The accused based his application on the judgement in an earlier case, M/S Bhaskar Industries Ltd. Vs. M/S Bhiwani Denim Apparels Ltd. However, the Supreme Court observed that the specific judgment does not deal with the claim for blanket exemption. It observed that in the earlier case, the court observed discretion based on the specific details of the case and any such discretion needs to be observed only on rare occasions. 

Mumbai Metropolitan Court: Peaceful agitation is a fundamental right of Citizens 

Acquitting five women accused of Unlawful assembly, a Mumbai Metropolitan Court has observed that peaceful agitation is the Fundamental Right of every citizen in a democratic country. As per the case details, the accused women were allegedly protesting on Mumbai’s Eastern Freeway in 2015, as their area fell short of water for many days. They were detained by the police for obstructing the way and were booked under unlawful assembly and wrongful restraint. 

Looking at the evidence provided, the court observed that the state has not been able to provide for any of the offences that the five accused ladies were booked under. The court noted that as per the witnesses, there were around 25 to 30 women who were agitating and breached the order of the police assembly. It also noted that the testimony of the two independent witnesses differed from the testimonies of the prosecution witnesses. It observed that the prosecution did not make efforts to examine the independent witnesses which raises doubt about the genuineness of the investigation. 

Metropolitan Magistrate R. S. Pajankar, observed that all the women who were agitating went home after the agitation. He further observed that in a democratic country, making peaceful agitation is a fundamental right of citizens.
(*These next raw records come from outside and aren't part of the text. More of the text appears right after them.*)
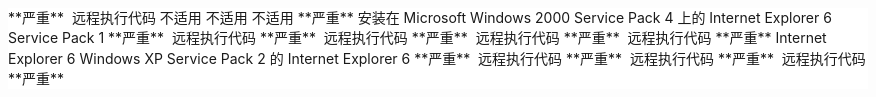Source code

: <td style="border:1px solid black;">
**严重**   
远程执行代码
</td>
<td style="border:1px solid black;">
不适用
</td>
<td style="border:1px solid black;">
不适用
</td>
<td style="border:1px solid black;">
不适用
</td>
<td style="border:1px solid black;">
**严重**
</td>
</tr>
<tr class="alternateRow">
<td style="border:1px solid black;">
安装在 Microsoft Windows 2000 Service Pack 4 上的 Internet Explorer 6 Service Pack 1
</td>
<td style="border:1px solid black;">
**严重**   
远程执行代码
</td>
<td style="border:1px solid black;">
**严重**   
远程执行代码
</td>
<td style="border:1px solid black;">
**严重**   
远程执行代码
</td>
<td style="border:1px solid black;">
**严重**   
远程执行代码
</td>
<td style="border:1px solid black;">
**严重**
</td>
</tr>
<tr>
<th colspan="6" style="border:1px solid black;">
Internet Explorer 6
</th>
</tr>
<tr>
<td style="border:1px solid black;">
Windows XP Service Pack 2 的 Internet Explorer 6
</td>
<td style="border:1px solid black;">
**严重**   
远程执行代码
</td>
<td style="border:1px solid black;">
**严重**   
远程执行代码
</td>
<td style="border:1px solid black;">
**严重**   
远程执行代码
</td>
<td style="border:1px solid black;">
**严重**   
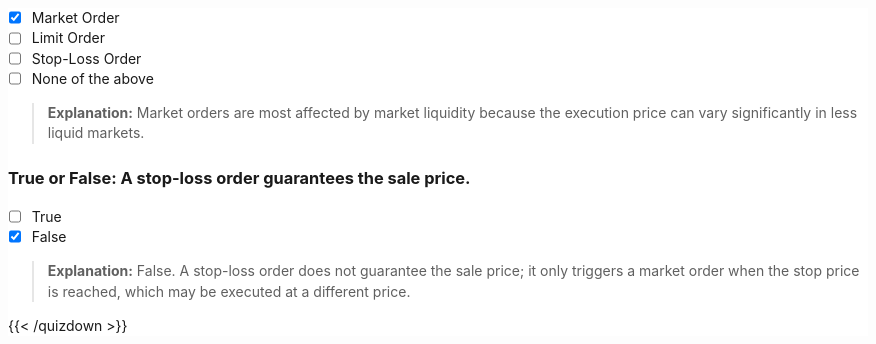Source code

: - [x] Market Order
- [ ] Limit Order
- [ ] Stop-Loss Order
- [ ] None of the above

> **Explanation:** Market orders are most affected by market liquidity because the execution price can vary significantly in less liquid markets.

### True or False: A stop-loss order guarantees the sale price.

- [ ] True
- [x] False

> **Explanation:** False. A stop-loss order does not guarantee the sale price; it only triggers a market order when the stop price is reached, which may be executed at a different price.

{{< /quizdown >}}
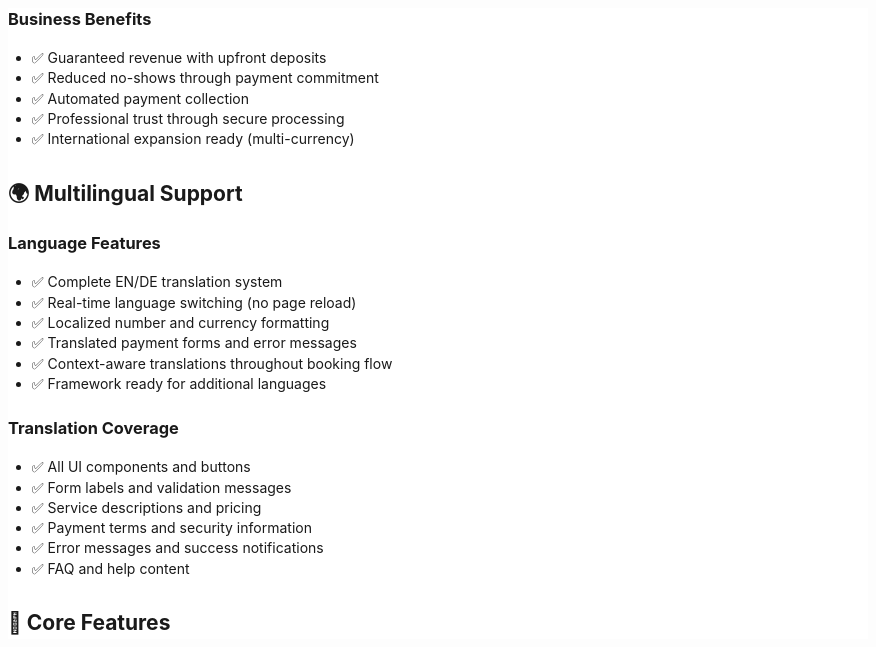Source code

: ### Business Benefits
- ✅ Guaranteed revenue with upfront deposits
- ✅ Reduced no-shows through payment commitment
- ✅ Automated payment collection
- ✅ Professional trust through secure processing
- ✅ International expansion ready (multi-currency)

## 🌍 Multilingual Support

### Language Features
- ✅ Complete EN/DE translation system
- ✅ Real-time language switching (no page reload)
- ✅ Localized number and currency formatting
- ✅ Translated payment forms and error messages
- ✅ Context-aware translations throughout booking flow
- ✅ Framework ready for additional languages

### Translation Coverage
- ✅ All UI components and buttons
- ✅ Form labels and validation messages
- ✅ Service descriptions and pricing
- ✅ Payment terms and security information
- ✅ Error messages and success notifications
- ✅ FAQ and help content

## 🚀 Core Features
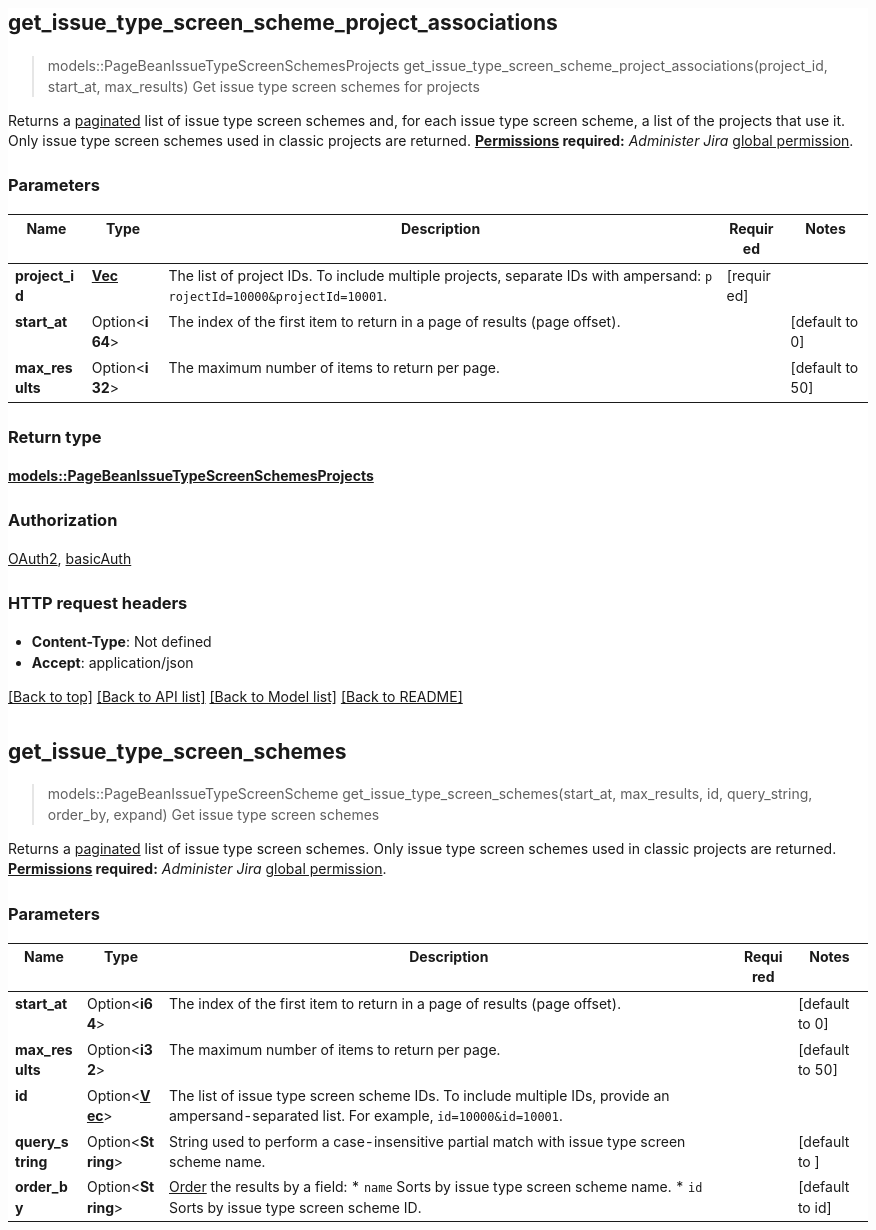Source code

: ## get_issue_type_screen_scheme_project_associations

> models::PageBeanIssueTypeScreenSchemesProjects get_issue_type_screen_scheme_project_associations(project_id, start_at, max_results)
Get issue type screen schemes for projects

Returns a [paginated](#pagination) list of issue type screen schemes and, for each issue type screen scheme, a list of the projects that use it.  Only issue type screen schemes used in classic projects are returned.  **[Permissions](#permissions) required:** *Administer Jira* [global permission](https://confluence.atlassian.com/x/x4dKLg).

### Parameters


Name | Type | Description  | Required | Notes
------------- | ------------- | ------------- | ------------- | -------------
**project_id** | [**Vec<i64>**](i64.md) | The list of project IDs. To include multiple projects, separate IDs with ampersand: `projectId=10000&projectId=10001`. | [required] |
**start_at** | Option<**i64**> | The index of the first item to return in a page of results (page offset). |  |[default to 0]
**max_results** | Option<**i32**> | The maximum number of items to return per page. |  |[default to 50]

### Return type

[**models::PageBeanIssueTypeScreenSchemesProjects**](PageBeanIssueTypeScreenSchemesProjects.md)

### Authorization

[OAuth2](../README.md#OAuth2), [basicAuth](../README.md#basicAuth)

### HTTP request headers

- **Content-Type**: Not defined
- **Accept**: application/json

[[Back to top]](#) [[Back to API list]](../README.md#documentation-for-api-endpoints) [[Back to Model list]](../README.md#documentation-for-models) [[Back to README]](../README.md)


## get_issue_type_screen_schemes

> models::PageBeanIssueTypeScreenScheme get_issue_type_screen_schemes(start_at, max_results, id, query_string, order_by, expand)
Get issue type screen schemes

Returns a [paginated](#pagination) list of issue type screen schemes.  Only issue type screen schemes used in classic projects are returned.  **[Permissions](#permissions) required:** *Administer Jira* [global permission](https://confluence.atlassian.com/x/x4dKLg).

### Parameters


Name | Type | Description  | Required | Notes
------------- | ------------- | ------------- | ------------- | -------------
**start_at** | Option<**i64**> | The index of the first item to return in a page of results (page offset). |  |[default to 0]
**max_results** | Option<**i32**> | The maximum number of items to return per page. |  |[default to 50]
**id** | Option<[**Vec<i64>**](i64.md)> | The list of issue type screen scheme IDs. To include multiple IDs, provide an ampersand-separated list. For example, `id=10000&id=10001`. |  |
**query_string** | Option<**String**> | String used to perform a case-insensitive partial match with issue type screen scheme name. |  |[default to ]
**order_by** | Option<**String**> | [Order](#ordering) the results by a field:   *  `name` Sorts by issue type screen scheme name.  *  `id` Sorts by issue type screen scheme ID. |  |[default to id]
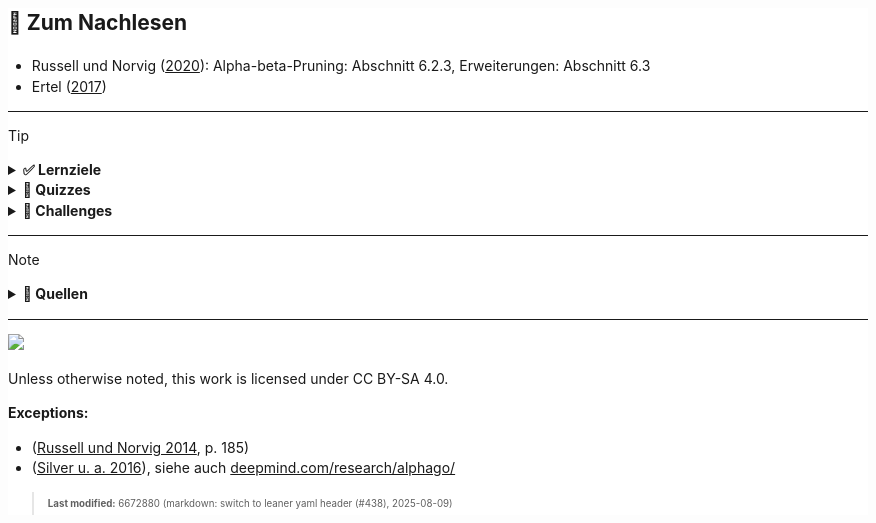 ## 📖 Zum Nachlesen

- Russell und Norvig ([2020](#ref-Russell2020)): Alpha-beta-Pruning:
  Abschnitt 6.2.3, Erweiterungen: Abschnitt 6.3
- Ertel ([2017](#ref-Ertel2017))

------------------------------------------------------------------------

> [!TIP]
>
> <details><summary><strong>✅ Lernziele</strong></summary></details>
>
> <details><summary><strong>🧩 Quizzes</strong></summary></details>
>
> <details><summary><strong>🏅 Challenges</strong></summary></details>

------------------------------------------------------------------------

> [!NOTE]
>
> <details><summary><strong>👀 Quellen</strong></summary></details>

------------------------------------------------------------------------

<img src="https://licensebuttons.net/l/by-sa/4.0/88x31.png" width="10%">

Unless otherwise noted, this work is licensed under CC BY-SA 4.0.

**Exceptions:**

- ([Russell und Norvig 2014](#ref-Russell2014), p. 185)
- ([Silver u. a. 2016](#ref-Silver2016)), siehe auch
  [deepmind.com/research/alphago/](https://deepmind.com/research/case-studies/alphago-the-story-so-far)

<blockquote><p><sup><sub><strong>Last modified:</strong> 6672880 (markdown: switch to leaner yaml header (#438), 2025-08-09)<br></sub></sup></p></blockquote>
The court decided in favour of the 5 women arrested and acquitted them as there was no need to file an FIR against them. 

ITAT- Hyderabad: Mere ignorance of the law is not a basis for removing a penalty 

In the case Mohd Zaheeruddin vs. Income Tax Officer, Hyderabad, Income Tax Appellate Tribunal – Hyderabad bench has observed that ignorance of law with respect to the provisions of Section 44AB of the Income Tax Act cannot be a  reason for the penalty imposed on the Assessee. 

The Section requires a compulsory audit of accounts, the failure of which attracts a penalty. 

As per the case details, the assessee Mohd. Zaheeruddin was involved in the trading of shares and derivatives. During the relevant assessment year to which the case relates, the turnover achieved exceeded the limit for compulsory audit of accounts as per Section 44 AB of the IT Act. 

Accordingly, the Assessment Officer imposed a penalty for failure of compliance. The Assessee filed an appeal stating that he was not aware of the provisions requiring a compulsory audit. 

This appeal was made before the Commissioner of Income Tax (Appeals) (CIT(A)) and was duly rejected. CIT(A) noted that the contention of ignorance cannot be a reason for withdrawing the penalty. The assessee filed an appeal before the ITAT against the order given by CIT(A). 

Mohd Zaheeruddin, the assessee claimed that he regularly drew a salary and only made some additional transactions during the specified year. Hence, he was not aware of furnishing an audit report and hence pleaded ignorance as a reasonable cause. However, ITAT stated that the case is covered under the provisions of Section 44AB and hence requires a compulsory audit of transactions. 

ITAT noted that the Assessee had failed to comply with the provisions by not preparing the audit report and submitting them on time. It ruled that mere ignorance of the law cannot be said to be a reasonable cause for withdrawing or cancelling the penalty and proceeded to dismiss the appeal.